Obesity is not only common, affecting about one-third of adult men and women in the United States; it's a complex metabolic condition associated with other serious illnesses, including type 2 diabetes, heart disease, stroke and several types of cancer.

The Michigan Metabolomics and Obesity Center was founded to explore obesity and other metabolic diseases using a "systems biology" approach, that is, from multiple perspectives and at many levels, starting with the molecular level. "Metabolomics" is the study of how molecules resulting from the breakdown of the foods we eat are used and stored by the body-and how these metabolites are influenced by our genetic makeup to cause weight gain, weight loss, disease or health.

"We're trying to collect a large amount of data on individuals, including clinical measures such as height, weight, blood pressure, glucose, insulin and lipid levels and exercise capacity," explains Charles Burant, MD, PhD (left), the center's director and the Dr. Robert C. and Veronica Atkins Professor of Metabolism. The data can then be combined with information about gene expression and with metabolomic and proteomic measurements. Measurements are taken at baseline and after perturbation, such as after eating certain types of foods, limiting calories or taking medications.

"Several computational methods allow us to see how the various components of the system react, and that allows us to better understand which metabolites and metabolic pathways are important in how an individual reacts to the different perturbations," Dr. Burant says. That knowledge may lead to the discovery of targeted interventions, such as a personalized diet or medication regimen, to ward off metabolic disease.

Funded by the U-M Endowment for the Basic Sciences and the Office of the Dean, the center is already serving as a hub for several dozen researchers from numerous disciplines, departments and schools across the University. "With this type of systems biology approach, no one can investigate these complex interactions alone; no one lab can do everything, and so we have a lot of collaborations already underway with different departments within the Medical School, the College of Engineering, the School of Kinesiology and with the Center for Computational Medicine and Biology," says Dr. Burant.

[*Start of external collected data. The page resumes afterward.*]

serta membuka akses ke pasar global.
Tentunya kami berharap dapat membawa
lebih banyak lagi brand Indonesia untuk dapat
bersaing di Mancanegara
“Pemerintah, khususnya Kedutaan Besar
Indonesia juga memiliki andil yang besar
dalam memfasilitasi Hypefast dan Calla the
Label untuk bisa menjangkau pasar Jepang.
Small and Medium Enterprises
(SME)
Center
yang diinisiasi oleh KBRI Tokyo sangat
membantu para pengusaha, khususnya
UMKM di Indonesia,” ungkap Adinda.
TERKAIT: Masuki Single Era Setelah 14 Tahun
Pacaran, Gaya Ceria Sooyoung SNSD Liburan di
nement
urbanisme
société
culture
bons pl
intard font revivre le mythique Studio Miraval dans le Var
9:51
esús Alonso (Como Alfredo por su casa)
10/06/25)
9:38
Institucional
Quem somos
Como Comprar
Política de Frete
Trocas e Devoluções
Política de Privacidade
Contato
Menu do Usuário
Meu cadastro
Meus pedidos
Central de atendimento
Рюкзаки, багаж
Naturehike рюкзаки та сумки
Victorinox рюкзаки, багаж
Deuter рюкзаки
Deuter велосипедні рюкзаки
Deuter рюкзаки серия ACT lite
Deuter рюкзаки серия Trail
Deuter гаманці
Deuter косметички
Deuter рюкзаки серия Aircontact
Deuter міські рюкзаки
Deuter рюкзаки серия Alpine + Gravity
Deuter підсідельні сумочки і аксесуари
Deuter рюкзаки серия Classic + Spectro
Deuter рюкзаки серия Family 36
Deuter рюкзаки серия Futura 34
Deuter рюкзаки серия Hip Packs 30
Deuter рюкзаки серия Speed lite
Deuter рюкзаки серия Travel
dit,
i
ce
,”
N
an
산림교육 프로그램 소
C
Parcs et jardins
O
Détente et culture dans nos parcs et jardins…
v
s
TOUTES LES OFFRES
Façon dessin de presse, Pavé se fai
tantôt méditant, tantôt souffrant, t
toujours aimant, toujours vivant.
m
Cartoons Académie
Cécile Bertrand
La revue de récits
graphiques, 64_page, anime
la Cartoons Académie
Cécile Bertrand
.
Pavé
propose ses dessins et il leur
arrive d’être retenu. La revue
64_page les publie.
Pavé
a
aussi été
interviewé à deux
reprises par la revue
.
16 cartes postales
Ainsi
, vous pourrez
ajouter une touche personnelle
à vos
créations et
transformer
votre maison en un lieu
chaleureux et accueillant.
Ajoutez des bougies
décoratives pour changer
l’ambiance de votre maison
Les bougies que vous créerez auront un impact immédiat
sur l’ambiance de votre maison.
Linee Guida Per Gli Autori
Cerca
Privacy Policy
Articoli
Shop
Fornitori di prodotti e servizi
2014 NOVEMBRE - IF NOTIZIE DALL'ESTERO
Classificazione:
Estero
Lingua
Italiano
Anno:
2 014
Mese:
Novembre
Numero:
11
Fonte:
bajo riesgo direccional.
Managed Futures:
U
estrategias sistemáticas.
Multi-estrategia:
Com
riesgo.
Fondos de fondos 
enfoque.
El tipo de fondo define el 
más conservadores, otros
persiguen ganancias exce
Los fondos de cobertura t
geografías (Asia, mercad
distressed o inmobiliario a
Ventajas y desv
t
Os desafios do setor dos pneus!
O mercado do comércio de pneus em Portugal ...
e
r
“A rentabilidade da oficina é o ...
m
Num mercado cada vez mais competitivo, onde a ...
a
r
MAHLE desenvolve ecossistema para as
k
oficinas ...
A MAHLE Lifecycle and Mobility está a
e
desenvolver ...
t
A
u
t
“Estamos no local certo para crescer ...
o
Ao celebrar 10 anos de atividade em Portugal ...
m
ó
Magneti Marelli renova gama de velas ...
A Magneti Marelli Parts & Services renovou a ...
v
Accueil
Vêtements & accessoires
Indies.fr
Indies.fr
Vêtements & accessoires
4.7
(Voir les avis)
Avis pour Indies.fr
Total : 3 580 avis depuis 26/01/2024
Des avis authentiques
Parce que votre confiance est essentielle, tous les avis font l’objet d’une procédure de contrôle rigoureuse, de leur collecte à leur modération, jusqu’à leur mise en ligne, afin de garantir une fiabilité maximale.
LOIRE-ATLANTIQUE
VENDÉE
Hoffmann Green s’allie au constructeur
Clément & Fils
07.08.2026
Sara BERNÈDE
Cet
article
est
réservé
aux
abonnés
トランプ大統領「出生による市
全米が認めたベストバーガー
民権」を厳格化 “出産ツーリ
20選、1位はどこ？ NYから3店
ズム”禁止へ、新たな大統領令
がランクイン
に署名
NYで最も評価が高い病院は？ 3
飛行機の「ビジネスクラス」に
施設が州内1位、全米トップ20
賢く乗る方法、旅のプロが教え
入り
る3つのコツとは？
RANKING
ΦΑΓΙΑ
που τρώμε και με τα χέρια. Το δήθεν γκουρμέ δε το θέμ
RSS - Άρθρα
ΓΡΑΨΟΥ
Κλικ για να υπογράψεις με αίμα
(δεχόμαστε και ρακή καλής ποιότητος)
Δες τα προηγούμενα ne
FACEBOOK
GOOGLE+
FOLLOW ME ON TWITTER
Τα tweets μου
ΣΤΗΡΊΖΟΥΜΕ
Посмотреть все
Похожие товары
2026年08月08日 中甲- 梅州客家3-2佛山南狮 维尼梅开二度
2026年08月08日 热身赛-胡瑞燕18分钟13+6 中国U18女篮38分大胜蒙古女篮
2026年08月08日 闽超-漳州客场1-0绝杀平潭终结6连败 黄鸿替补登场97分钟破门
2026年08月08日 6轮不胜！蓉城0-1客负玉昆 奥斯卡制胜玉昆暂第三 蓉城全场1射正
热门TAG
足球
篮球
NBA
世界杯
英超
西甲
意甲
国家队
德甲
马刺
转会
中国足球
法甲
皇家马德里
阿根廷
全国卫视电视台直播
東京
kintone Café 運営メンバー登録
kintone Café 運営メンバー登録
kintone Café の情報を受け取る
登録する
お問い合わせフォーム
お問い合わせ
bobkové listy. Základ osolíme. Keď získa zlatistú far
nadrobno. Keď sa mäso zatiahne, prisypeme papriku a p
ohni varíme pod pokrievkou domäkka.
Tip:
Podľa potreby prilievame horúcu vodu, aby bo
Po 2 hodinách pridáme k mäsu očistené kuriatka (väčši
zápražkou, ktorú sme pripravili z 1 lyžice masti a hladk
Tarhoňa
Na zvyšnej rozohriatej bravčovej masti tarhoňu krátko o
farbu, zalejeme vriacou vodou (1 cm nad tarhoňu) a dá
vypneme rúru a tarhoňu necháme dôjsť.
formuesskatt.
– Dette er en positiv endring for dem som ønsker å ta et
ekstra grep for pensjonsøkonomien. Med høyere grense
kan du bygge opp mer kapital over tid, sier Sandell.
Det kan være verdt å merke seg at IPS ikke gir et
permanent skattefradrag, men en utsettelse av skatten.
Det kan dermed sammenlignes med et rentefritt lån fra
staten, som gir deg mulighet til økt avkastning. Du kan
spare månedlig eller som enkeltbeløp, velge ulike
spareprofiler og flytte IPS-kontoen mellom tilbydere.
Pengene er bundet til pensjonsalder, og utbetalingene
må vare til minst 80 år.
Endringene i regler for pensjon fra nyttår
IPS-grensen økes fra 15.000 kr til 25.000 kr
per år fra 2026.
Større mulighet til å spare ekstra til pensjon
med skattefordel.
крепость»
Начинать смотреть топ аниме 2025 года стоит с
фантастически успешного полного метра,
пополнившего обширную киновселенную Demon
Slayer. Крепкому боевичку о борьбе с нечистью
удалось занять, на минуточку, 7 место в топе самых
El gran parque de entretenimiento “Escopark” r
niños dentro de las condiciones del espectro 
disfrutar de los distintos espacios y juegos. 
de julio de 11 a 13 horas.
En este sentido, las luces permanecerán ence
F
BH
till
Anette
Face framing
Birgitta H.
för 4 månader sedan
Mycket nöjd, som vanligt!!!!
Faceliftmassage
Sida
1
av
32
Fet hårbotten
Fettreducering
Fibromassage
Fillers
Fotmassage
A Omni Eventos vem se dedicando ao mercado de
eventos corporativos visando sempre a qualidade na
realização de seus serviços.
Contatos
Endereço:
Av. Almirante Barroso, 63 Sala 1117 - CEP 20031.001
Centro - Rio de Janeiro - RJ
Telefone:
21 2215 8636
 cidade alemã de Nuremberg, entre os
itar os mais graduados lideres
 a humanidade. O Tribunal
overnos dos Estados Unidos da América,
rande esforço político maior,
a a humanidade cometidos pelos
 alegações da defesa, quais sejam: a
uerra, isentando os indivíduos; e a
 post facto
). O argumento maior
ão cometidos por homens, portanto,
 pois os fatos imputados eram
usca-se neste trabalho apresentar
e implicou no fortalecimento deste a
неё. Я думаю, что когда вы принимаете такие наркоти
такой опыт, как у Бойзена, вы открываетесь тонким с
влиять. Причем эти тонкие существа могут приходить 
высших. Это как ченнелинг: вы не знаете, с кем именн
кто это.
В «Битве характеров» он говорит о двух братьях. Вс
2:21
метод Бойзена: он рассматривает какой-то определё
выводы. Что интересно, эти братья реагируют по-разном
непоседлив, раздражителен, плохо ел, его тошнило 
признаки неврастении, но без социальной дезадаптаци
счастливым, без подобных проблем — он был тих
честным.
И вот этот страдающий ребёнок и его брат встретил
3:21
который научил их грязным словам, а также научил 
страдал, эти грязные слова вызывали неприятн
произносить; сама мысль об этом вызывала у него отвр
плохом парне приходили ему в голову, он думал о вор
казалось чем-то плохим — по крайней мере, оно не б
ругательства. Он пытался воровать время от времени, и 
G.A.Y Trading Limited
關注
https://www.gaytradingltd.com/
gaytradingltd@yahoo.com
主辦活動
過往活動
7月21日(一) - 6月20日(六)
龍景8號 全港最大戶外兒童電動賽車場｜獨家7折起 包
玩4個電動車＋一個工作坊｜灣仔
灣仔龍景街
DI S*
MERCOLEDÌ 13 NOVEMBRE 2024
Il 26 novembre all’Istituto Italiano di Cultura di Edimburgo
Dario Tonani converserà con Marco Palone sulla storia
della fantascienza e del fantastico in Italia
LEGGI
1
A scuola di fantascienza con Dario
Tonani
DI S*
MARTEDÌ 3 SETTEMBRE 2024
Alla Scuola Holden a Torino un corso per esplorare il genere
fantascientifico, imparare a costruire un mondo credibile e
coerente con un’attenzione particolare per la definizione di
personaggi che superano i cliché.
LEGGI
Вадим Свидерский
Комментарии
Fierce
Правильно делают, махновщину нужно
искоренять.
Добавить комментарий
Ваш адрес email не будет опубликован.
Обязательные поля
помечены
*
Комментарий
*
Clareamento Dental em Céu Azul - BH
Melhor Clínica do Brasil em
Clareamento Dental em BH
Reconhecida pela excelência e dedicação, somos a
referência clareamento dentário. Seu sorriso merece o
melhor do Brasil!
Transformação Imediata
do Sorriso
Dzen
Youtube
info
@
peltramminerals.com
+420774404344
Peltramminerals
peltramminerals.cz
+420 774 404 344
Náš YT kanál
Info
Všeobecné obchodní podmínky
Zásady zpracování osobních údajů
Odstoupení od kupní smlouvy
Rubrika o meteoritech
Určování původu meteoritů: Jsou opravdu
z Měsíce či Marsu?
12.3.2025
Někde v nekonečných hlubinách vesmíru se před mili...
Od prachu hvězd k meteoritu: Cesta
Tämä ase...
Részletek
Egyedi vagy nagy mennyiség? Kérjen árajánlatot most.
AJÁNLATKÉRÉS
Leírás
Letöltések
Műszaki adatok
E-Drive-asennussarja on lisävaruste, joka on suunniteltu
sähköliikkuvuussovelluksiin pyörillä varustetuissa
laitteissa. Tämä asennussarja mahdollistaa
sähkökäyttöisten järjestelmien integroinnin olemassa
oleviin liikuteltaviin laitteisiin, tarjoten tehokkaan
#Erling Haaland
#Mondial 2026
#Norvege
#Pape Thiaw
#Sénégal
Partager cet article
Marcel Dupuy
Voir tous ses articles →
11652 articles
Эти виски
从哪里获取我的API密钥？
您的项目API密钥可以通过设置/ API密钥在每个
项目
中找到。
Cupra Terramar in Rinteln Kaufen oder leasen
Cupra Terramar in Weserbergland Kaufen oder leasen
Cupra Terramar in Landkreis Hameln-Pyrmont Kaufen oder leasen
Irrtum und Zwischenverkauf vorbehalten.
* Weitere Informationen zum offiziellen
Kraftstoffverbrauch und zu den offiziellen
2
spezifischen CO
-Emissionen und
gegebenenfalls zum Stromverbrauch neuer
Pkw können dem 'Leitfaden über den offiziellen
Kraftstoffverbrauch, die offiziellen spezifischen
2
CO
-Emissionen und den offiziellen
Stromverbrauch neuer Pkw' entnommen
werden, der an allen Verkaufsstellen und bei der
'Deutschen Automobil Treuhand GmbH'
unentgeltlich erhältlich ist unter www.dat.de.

One such multidisciplinary collaboration includes research into the role of different types of lipids in the development of diabetes. Dr. Burant and colleagues are discovering that animals fed a diet with fat from lard develop diabetes within three weeks; animals fed an identical diet, only with fat from soy, never develop the disease. "If we can understand why and the pathways involved," he says, "we might be able to understand the pathways in humans and why certain individuals get diabetes and others don't."

Laboratory mice help scientists study metabolism and obesity.

Through the center, Dr. Burant and other researchers also are exploring why people who have the hepatitis C virus (HCV) with fatty liver disease have higher levels of the virus in their blood-as well as a higher risk of developing diabetes. The team undertook a study involving gene transcription and metabolomic analyses and found that people with HCV have a different type of fat in the liver than those who are overweight, and that cure rates among HCV patients with fatty liver disease are lower. Dr. Burant says the team has likely found one of the main pathways involved and is now planning tests for the effects of different diets on viral levels in patients.

The center's work is supported by an infrastructure that allows for coordinated and complex analyses through several laboratories: an animal phenotyping core; a human phenotyping core and a metabolomics core. To date, much of the research at the center has been experimental, but investigators are recruiting for clinical studies. And plans are underway for a new investigational weight management clinic, which would put several of the tools developed by center members to use in personalized interventions for patients. Interventions would be based not only on what patients like to eat, but how they eat-when they crave certain foods, how much and when they tend to eat. The goal is to design individual programs to allow people to lose weight and, more importantly, to maintain the loss in order to improve health.